Menteri Sri: Perubahan Iklim Tantangan Ekonomi Setelah Pandemi

Penulis : Tim Betahita

Perubahan Iklim

Rabu, 31 Maret 2021

Editor :

BETAHITA.ID - Menteri Keuangan Sri Mulyani mengatakan negara-negara di seluruh dunia masih akan menghadapi tantangan sosial dan ekonomi setelah pandemi Covid-19 mereda. Tantangan tersebut merupakan perubahan iklim yang dapat menimbulkan berbagai fenomena, seperti anomali cuaca dan bencana alam.

“Ada tantangan di level global, yaitu di bidang perubahan iklim, yang sama dengan Covid-19 dan akan mengancam seluruh dunia. Adanya kenaikan permukaan laut bisa menyebabkan perubahan iklim dan musim yang semakin sulit ditebak,” ujar Sri Mulyani dalam acara dialog publik Badan Kebijakan Fiskal, Selasa, 30 Maret 2021.

Sri Mulyani menerangkan, perubahan iklim akan mendorong perubahan cuaca secara ekstrem sehingga dapat menimbulkan korban harta benda dan korban jiwa. Selain itu, perubahan iklim memiliki potensi menyebabkan terjadinya berbagai bencana alam, seperti banjir dan tanah longsor.

Menyitir studi United Nations Emergency Force atau UNEF, Sri Mulyani mengatakan telah terjadi peningkatan suhu permukaan global sebesar 1,1 persen dari suhu prainudstrialisasi. Bahkan studi baru menunjukkan bahwa pada 2030, kenaikan suhu diprediksi bisa mencapai 3,2 derajat Celcius.

Ilustrasi perubahan iklim. (flickr.com)

Potensi kenaikan suhu yang ekstrem bahkan tetap terjadi meski negara-negara telah menunjukkan komitmen nasionalnya mencegah perubahan iklim melalui Perjanjian Paris atau Paris Agreement.
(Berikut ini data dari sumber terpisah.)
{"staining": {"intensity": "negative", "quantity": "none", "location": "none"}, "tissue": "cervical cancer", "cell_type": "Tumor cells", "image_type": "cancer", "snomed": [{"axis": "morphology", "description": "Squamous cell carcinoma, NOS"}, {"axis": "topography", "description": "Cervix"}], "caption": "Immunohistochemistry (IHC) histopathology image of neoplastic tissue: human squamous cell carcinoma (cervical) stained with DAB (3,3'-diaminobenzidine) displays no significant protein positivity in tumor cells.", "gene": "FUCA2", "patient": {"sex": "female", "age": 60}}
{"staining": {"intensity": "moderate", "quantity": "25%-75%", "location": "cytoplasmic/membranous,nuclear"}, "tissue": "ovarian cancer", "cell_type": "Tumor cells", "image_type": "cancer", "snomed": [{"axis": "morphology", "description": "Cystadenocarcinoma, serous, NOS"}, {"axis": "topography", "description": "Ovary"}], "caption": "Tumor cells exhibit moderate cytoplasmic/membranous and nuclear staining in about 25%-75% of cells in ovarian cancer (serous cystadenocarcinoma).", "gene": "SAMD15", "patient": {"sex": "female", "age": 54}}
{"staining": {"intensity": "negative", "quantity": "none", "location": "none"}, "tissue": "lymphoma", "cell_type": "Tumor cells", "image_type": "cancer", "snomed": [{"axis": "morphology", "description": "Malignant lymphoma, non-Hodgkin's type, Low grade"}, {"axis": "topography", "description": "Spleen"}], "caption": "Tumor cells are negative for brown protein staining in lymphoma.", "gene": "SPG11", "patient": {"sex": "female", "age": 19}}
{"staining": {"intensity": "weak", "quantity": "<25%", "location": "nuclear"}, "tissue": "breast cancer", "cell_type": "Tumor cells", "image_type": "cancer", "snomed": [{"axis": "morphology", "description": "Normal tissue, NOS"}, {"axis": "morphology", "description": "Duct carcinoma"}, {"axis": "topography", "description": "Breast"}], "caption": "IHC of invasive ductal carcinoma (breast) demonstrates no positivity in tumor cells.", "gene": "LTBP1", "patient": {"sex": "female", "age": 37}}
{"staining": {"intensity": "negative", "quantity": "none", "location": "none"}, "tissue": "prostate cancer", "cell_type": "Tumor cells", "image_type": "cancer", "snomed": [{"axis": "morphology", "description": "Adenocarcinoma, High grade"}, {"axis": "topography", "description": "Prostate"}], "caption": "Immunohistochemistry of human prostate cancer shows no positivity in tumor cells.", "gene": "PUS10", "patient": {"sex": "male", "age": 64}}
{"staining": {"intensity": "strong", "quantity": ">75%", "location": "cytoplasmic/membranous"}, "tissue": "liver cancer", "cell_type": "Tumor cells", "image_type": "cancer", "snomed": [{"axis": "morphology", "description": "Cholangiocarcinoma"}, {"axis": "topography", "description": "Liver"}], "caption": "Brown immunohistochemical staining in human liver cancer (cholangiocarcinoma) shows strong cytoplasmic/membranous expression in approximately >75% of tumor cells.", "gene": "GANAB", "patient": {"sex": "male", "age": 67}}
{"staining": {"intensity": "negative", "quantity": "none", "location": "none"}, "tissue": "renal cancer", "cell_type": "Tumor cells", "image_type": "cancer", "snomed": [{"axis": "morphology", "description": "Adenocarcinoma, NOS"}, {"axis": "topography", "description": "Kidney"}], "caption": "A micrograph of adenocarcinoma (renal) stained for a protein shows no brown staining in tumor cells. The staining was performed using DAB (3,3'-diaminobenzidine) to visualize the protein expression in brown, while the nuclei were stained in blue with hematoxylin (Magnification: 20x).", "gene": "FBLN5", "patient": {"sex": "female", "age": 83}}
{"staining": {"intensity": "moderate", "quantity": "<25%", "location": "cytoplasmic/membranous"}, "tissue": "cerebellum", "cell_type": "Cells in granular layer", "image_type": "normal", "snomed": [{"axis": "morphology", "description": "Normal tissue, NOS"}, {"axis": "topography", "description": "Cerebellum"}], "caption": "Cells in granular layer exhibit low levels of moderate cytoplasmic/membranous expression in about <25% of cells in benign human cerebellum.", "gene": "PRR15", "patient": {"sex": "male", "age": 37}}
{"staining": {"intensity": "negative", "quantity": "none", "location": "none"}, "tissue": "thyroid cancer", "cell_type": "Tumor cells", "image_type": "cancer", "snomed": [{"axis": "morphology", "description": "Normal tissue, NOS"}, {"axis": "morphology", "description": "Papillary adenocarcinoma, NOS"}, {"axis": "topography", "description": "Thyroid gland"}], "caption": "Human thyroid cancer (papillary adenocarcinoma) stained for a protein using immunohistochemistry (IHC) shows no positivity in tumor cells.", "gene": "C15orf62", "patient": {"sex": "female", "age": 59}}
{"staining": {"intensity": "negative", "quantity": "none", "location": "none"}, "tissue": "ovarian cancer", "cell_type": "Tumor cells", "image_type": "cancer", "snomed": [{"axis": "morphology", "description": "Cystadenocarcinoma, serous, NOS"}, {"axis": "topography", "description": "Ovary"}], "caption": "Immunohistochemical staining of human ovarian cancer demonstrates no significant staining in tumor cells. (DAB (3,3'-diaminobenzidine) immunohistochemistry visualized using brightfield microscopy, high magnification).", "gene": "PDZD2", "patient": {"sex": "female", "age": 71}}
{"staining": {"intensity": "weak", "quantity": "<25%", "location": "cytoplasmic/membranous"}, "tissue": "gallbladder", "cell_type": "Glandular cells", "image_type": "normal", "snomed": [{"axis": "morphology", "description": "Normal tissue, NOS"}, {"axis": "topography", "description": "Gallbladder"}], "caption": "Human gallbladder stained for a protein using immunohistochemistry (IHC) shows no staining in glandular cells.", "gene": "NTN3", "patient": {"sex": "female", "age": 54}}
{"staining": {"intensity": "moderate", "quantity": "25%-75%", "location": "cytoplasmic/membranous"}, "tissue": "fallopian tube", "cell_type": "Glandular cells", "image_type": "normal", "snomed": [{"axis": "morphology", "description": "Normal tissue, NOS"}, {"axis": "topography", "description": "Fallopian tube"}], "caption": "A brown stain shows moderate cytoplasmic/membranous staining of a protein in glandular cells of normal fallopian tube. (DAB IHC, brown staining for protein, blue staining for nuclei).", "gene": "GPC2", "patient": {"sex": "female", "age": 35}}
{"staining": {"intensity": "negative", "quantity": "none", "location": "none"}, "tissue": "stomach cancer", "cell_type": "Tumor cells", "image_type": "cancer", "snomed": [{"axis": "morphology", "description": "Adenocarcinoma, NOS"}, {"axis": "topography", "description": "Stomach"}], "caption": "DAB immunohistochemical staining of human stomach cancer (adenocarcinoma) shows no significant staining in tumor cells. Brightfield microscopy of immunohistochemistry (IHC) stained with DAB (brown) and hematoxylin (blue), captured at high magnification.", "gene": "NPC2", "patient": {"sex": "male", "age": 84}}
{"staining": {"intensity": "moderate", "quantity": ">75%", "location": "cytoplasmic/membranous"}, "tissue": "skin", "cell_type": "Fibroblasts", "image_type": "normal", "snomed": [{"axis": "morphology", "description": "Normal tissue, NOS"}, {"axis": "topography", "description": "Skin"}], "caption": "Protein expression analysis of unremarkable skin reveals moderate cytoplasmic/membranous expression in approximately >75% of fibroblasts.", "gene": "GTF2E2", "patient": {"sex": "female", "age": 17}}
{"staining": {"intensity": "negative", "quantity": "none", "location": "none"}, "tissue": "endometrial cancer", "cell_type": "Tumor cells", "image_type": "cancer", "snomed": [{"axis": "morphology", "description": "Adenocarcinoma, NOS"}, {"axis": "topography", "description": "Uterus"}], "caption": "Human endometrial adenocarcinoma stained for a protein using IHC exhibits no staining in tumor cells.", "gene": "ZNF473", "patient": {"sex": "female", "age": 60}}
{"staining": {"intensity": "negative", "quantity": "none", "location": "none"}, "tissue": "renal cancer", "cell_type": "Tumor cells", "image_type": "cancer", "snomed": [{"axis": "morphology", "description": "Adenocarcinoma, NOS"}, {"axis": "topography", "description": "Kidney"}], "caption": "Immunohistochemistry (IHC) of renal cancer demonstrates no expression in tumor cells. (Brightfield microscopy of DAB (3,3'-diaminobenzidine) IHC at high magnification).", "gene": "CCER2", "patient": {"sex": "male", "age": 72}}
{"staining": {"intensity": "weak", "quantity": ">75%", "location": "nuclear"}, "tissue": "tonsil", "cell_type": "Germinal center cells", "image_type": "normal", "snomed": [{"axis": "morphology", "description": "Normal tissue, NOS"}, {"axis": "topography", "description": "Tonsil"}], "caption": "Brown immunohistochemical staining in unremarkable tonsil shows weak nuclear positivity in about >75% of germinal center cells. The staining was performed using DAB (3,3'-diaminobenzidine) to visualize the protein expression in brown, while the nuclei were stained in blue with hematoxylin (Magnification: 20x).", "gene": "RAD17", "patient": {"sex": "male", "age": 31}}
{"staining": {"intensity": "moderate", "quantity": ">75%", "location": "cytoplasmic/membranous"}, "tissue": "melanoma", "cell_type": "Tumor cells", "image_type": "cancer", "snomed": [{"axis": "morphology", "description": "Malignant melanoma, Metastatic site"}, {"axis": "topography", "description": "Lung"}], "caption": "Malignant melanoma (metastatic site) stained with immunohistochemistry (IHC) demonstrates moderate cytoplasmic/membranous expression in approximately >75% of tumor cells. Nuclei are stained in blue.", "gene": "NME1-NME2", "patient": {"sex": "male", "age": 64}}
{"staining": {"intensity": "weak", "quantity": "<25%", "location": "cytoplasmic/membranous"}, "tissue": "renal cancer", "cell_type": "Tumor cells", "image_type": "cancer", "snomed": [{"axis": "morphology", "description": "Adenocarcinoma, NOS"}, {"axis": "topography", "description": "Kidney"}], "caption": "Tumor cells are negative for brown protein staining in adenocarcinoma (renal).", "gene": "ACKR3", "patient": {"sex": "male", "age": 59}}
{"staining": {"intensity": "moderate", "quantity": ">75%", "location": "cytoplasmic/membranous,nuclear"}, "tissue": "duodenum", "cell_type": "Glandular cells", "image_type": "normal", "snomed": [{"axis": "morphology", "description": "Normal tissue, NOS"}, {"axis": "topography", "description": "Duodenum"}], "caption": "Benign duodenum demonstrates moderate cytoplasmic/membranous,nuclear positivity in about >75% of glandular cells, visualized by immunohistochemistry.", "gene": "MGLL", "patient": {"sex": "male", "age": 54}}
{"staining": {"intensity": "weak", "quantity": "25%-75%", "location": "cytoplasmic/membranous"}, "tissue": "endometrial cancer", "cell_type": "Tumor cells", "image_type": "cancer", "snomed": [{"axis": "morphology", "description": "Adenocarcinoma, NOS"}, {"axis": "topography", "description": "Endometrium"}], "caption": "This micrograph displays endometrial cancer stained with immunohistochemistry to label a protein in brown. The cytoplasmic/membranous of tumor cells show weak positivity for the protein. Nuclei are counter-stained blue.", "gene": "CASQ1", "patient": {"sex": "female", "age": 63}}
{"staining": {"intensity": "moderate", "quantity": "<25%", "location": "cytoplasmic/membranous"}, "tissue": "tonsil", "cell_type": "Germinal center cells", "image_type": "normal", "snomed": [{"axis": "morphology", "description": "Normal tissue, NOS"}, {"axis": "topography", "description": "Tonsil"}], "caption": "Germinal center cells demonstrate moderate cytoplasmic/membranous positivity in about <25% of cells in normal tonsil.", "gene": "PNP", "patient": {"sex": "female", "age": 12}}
Kenaikan ini pun jauh melebihi batas ambang atau treshold sebesar 1,1 persen yang dianggap sudah mengancam dunia.

Sebagai negara dengan populasi yang besar, Sri Mulyani mengatakan Indonesia harus ikut aktif dalam mencegah menjaga iklim dunia melalui program-program mitigasi dan adaptasi. Sebab, akibat dari memburuknya iklim akan mengancam perekonomian.

Saat ini, Indonesia tengah melaksanakan program Nationally Determined Contributions (NDC) untuk mengurangi emisi CO2 sebanyak 29 persen pada 2030 melalui peningkatan bauran energi baru terbarukan (EBT) dengan target 23 persen. Penurunan emisi bisa lebih besar hingga 41 persen seumpama Indonesia memperoleh dukungan dunia.

“Untuk mencapai energi mix 23 persen, dibutuhkan strategi yang jauh detail dan mendalam, terutama dari aspek konsekuensi pendanaan,” ujar Sri Mulyani.

Dari sisi pendanaan, Sri Mulyani mengatakan Indonesia mewakili negara berkembang dan Finlandia terpilih menjadi co-chairs dalam Koalisi Menteri Keuangan untuk melaksanakan aksi perubahan iklim sejak April 2021 hingga April 2023. Indonesia menggantikan posisi Chili.

Koalisi ini dibangun saat Indonesia menjadi tuan rumah sidang tahunan IMF di Bali pada 2018. Sri Mulyani mengatakan koalisi ini bertujuan mendorong menteri-menteri keuangan menggunakan kebijakan fiskal, mengelola keuangan publik, dan memobilisasi pendanaan untuk mendanai program-program yang berhubungan dengan penanganan perubahan iklim, baik di level domestik maupun global.

“Terpilihnya Indonesia sebagai co-chairs menunjukkan bahwa kita diperhitungkan di dunia termasuk dalam mengatasi climate changes. Posisi Indonesia yang strategis sebagai anggota G20 akan menentukan capaian untuk mengatasi tantangan ini,” kata Sri Mulyani.